Toute recherche couvrant la modélisation du décideur dans une perspective Weberienne sera nécessairement interdisciplinaire*1. Dans les intersections du graphe des ensembles dans la figure 9-1 nous avons inséré quelques-unes de ces disciplines, à titre d'exemple. Nous n'allons pas rentrer dans les détails ici, car cela été fait tout au long de ce travail. La seule remarque que nous désirons faire ici est que la plupart des modèles qui ont contribué à notre réflexion sont le fruit d'une coopération interdisciplinaire. Voici les plus importants:

En partie à cause des critiques adressées au cognitivisme, mais surtout à cause de la difficulté d'accès aux données, notre type idéal de modélisation n'est pas psychologique, mais il s'insère plutôt dans une tradition anthropologique de la cognition sociale pour qui les constructions symboliques sont le niveau juste de description pour analyser les actes de communication. Les règles qui attribuent du savoir-faire à un décideur ne sont pas des règles psychologiques, mais des règles analytiques décrivant comment, selon toute l'information que l'on possède, l'acteur effectue sa démarche. Il ne s'agit pas d'un nouveau behaviorisme, car nous postulant que l'acteur peut s'identifier à ses règles.

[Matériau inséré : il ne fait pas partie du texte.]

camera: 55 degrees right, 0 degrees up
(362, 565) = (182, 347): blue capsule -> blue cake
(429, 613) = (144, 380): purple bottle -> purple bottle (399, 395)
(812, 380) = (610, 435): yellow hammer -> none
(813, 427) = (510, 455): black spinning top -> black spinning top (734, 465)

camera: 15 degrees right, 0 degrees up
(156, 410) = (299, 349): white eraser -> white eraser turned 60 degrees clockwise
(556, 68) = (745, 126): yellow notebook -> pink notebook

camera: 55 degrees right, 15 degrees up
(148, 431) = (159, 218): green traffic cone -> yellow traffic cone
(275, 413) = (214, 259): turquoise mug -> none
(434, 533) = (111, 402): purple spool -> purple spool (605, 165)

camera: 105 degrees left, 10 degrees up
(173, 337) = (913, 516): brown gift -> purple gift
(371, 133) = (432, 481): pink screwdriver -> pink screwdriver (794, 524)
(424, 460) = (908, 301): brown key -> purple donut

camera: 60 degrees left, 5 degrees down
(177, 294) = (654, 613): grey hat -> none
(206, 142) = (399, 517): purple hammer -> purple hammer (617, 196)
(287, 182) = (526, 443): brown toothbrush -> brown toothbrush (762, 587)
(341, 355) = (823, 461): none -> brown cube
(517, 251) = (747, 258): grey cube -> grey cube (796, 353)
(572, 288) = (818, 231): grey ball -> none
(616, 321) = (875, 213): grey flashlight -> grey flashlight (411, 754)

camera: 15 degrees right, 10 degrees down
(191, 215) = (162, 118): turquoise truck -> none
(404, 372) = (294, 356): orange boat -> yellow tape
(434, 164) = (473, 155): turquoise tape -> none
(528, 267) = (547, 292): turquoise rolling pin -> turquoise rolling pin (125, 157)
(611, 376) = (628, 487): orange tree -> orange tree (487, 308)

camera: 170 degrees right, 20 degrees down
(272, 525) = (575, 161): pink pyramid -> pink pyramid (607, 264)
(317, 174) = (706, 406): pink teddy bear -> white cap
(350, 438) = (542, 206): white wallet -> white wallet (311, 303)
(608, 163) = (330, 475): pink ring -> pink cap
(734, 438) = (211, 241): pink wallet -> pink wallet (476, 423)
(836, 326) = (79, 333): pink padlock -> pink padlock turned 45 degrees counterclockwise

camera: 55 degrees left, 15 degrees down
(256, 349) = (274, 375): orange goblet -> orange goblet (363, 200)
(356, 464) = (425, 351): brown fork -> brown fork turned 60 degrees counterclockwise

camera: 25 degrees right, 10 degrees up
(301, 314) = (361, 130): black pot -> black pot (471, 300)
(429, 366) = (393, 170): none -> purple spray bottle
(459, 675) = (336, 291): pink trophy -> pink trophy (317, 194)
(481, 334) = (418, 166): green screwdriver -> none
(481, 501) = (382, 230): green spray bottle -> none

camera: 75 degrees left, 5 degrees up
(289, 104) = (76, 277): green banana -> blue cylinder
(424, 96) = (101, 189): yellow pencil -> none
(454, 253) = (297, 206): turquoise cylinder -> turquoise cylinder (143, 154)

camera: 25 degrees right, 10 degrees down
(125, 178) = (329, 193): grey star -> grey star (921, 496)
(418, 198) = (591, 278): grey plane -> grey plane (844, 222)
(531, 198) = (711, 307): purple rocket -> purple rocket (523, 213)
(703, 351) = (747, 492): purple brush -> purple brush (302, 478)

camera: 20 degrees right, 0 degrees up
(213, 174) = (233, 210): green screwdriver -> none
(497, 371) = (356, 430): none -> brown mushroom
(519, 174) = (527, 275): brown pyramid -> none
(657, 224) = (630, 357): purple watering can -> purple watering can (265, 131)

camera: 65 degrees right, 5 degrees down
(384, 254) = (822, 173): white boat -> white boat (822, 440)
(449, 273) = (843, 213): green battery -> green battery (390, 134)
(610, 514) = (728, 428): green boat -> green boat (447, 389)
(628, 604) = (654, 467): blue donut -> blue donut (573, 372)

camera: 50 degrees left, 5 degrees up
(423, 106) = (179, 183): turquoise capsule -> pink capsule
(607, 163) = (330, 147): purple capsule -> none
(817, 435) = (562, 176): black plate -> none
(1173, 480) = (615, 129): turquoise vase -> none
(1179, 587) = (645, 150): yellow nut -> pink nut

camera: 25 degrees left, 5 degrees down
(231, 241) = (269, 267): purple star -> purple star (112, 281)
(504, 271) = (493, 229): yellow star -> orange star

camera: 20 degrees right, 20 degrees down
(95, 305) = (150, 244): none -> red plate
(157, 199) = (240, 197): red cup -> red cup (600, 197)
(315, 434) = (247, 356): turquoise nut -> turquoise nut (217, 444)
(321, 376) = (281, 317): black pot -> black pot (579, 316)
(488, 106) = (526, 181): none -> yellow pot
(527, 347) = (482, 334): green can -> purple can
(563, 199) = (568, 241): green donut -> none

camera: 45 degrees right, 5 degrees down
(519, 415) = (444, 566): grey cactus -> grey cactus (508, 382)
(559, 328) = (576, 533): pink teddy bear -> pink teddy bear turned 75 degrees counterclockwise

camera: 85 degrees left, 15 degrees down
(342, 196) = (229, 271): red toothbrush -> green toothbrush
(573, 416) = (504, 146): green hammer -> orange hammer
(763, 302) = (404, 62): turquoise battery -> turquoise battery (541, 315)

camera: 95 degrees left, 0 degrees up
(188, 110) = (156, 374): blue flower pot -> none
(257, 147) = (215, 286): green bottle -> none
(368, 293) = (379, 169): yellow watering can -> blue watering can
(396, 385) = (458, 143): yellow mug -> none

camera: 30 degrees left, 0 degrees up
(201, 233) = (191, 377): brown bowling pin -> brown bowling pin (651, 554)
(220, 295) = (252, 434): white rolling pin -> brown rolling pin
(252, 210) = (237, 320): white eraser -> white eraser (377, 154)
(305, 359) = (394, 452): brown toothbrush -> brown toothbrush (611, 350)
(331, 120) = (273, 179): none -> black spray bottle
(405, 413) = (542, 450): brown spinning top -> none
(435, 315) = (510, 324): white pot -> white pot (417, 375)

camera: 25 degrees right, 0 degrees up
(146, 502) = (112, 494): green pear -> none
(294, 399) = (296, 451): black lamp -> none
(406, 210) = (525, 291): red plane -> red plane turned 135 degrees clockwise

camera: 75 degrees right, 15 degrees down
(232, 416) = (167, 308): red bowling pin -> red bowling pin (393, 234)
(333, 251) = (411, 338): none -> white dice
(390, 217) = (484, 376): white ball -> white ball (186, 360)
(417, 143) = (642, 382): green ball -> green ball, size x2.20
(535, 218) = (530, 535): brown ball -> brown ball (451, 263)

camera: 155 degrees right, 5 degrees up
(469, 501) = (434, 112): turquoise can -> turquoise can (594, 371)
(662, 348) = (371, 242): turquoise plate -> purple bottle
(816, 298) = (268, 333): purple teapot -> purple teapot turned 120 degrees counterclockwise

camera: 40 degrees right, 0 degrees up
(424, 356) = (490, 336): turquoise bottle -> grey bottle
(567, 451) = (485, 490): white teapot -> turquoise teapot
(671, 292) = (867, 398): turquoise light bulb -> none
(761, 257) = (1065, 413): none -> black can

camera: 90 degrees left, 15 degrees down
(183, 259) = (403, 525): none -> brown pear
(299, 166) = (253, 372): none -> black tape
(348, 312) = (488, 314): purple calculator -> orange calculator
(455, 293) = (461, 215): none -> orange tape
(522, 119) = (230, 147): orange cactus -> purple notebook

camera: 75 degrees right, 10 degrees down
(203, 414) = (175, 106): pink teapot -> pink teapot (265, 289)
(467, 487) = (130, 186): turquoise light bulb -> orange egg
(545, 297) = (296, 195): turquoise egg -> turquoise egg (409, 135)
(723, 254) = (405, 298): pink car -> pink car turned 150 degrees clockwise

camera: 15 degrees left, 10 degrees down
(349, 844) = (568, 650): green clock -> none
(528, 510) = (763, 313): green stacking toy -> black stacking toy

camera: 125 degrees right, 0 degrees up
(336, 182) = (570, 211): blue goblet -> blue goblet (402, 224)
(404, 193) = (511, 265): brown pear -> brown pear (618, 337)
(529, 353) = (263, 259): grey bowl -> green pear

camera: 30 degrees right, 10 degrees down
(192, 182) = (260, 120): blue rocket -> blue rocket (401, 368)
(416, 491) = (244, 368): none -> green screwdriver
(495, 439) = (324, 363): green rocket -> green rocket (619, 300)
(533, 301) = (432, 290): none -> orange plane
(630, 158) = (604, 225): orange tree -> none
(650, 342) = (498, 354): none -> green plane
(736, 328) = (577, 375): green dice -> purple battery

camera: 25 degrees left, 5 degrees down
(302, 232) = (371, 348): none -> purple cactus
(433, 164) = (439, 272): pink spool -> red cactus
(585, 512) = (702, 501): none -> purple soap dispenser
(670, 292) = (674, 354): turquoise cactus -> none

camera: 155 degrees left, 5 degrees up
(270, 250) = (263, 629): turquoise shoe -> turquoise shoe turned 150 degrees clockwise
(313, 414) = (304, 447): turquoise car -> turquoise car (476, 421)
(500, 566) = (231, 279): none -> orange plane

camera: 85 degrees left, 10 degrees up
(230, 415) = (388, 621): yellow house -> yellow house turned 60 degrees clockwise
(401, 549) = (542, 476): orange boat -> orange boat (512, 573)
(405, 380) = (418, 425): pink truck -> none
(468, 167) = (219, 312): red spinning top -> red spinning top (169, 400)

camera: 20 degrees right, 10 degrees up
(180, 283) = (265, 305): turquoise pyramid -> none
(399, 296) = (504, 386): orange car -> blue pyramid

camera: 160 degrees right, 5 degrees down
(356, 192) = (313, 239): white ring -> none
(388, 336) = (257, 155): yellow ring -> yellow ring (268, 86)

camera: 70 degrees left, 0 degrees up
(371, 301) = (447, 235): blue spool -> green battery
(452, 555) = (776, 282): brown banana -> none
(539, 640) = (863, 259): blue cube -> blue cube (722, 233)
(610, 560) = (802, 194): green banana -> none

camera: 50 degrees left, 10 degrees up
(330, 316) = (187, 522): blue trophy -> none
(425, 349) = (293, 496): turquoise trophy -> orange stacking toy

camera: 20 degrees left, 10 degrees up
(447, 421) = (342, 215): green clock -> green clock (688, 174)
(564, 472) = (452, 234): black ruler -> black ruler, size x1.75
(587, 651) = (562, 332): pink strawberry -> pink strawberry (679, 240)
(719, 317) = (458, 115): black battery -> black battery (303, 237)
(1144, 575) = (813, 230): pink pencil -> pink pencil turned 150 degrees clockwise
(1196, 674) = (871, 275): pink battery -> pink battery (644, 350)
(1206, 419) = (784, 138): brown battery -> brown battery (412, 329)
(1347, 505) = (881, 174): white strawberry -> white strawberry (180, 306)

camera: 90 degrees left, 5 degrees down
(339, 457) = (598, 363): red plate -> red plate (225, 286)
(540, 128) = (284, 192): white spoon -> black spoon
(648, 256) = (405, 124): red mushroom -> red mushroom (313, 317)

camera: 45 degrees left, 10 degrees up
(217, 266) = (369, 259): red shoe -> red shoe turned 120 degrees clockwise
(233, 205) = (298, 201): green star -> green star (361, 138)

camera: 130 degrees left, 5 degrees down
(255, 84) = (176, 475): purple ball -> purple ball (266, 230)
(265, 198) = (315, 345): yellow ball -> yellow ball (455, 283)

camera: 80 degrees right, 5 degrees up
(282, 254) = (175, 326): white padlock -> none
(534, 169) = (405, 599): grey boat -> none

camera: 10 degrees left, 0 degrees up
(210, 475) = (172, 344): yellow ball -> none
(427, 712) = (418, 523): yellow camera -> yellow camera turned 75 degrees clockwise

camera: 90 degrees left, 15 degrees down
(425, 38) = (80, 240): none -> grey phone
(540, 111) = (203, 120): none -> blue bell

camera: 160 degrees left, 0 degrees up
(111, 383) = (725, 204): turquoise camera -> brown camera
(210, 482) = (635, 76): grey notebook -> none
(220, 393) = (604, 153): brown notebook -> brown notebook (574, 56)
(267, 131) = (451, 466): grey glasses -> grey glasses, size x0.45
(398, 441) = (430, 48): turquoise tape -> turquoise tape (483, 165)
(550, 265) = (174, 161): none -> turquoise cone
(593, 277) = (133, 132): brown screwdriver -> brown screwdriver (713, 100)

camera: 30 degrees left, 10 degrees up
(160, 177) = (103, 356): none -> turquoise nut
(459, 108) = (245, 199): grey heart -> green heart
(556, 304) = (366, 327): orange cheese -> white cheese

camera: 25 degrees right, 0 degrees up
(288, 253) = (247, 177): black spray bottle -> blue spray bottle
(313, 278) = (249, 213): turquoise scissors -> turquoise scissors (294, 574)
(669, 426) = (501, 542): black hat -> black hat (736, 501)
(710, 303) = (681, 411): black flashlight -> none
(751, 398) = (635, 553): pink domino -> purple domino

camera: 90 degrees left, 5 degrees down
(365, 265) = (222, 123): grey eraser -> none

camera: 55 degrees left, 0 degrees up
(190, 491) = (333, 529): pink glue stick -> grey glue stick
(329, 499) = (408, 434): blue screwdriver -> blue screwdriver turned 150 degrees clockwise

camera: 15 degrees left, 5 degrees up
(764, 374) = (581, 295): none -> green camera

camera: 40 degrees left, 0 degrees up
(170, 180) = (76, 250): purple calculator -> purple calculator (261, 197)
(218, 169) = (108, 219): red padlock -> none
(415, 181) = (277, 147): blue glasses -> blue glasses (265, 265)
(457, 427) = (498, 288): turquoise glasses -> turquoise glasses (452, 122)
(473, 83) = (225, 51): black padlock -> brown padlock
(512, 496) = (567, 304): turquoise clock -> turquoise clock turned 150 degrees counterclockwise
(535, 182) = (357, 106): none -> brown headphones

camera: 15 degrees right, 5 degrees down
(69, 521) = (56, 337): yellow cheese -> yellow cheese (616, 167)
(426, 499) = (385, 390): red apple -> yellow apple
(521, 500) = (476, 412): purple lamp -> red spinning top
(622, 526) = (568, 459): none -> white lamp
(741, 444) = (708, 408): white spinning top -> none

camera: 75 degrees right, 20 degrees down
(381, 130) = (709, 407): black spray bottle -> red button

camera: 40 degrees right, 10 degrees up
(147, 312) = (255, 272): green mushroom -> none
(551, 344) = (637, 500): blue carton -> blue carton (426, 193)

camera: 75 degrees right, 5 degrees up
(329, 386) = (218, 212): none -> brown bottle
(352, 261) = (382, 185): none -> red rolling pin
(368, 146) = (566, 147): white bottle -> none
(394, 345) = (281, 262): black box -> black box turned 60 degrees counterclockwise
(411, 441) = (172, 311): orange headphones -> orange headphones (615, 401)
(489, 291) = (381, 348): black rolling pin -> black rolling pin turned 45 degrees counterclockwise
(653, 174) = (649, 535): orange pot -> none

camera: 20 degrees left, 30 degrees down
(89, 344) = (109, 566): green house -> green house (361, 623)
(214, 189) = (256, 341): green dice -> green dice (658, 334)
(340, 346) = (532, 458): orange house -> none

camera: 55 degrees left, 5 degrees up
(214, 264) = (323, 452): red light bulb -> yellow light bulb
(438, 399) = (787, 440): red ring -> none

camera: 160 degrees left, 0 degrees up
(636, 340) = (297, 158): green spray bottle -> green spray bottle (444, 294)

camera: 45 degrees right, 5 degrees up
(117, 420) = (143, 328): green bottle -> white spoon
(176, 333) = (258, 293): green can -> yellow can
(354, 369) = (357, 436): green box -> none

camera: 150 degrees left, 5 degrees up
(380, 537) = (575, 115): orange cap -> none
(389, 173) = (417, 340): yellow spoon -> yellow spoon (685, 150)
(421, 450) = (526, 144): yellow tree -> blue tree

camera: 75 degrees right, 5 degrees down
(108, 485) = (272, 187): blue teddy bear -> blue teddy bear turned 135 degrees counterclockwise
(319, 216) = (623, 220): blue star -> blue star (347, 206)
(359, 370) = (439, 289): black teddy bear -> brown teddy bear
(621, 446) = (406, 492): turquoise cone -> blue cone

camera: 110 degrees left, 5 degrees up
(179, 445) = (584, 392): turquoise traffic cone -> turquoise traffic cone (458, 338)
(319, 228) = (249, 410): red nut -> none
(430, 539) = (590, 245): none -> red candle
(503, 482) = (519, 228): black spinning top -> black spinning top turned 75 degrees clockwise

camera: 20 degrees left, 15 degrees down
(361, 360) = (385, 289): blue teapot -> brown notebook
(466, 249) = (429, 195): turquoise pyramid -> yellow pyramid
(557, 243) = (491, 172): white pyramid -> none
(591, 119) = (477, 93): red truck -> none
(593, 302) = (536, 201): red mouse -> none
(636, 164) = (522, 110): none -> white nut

Idéalement, nos modèles forment un terrain d'entente entre acteurs, co-acteurs et chercheurs, ils sont "socially grounded".

Les modélisations du décideur du futur seront, espérons-le, multi-facettes et elles inclueront simultanément les éléments suivants:

  1. La perception d'une situation en fonction des croyances et d'autres connaissances

  2. Les activités de résolution de problème y compris des problèmes de choix (cf. le chapitre 5 "La modélisation d'une décision administrative par le génie cognitif" [p. 165])

  3. L'interaction entre décideurs (cf . la section 6-3 "La modélisation d'objets et d'acteurs" [p. 243])

  4. La modélisation de l'environnement (cf. la section 6-2 "La modélisation de l'environnement" [p. 227])

Ce type de travail peut également avoir des résultats pratiques intéressants. Les modélisations à base de sens (all. "Sinn") sont proches de la réalité empirique et ont donc une bonne chance d'être acceptées par un apprenant (cf. section 8-2 "La formation des décideurs" [p. 322]) ou le décideur (cf. section 8-3 "Systèmes d'aide à la décision" [p. 336]).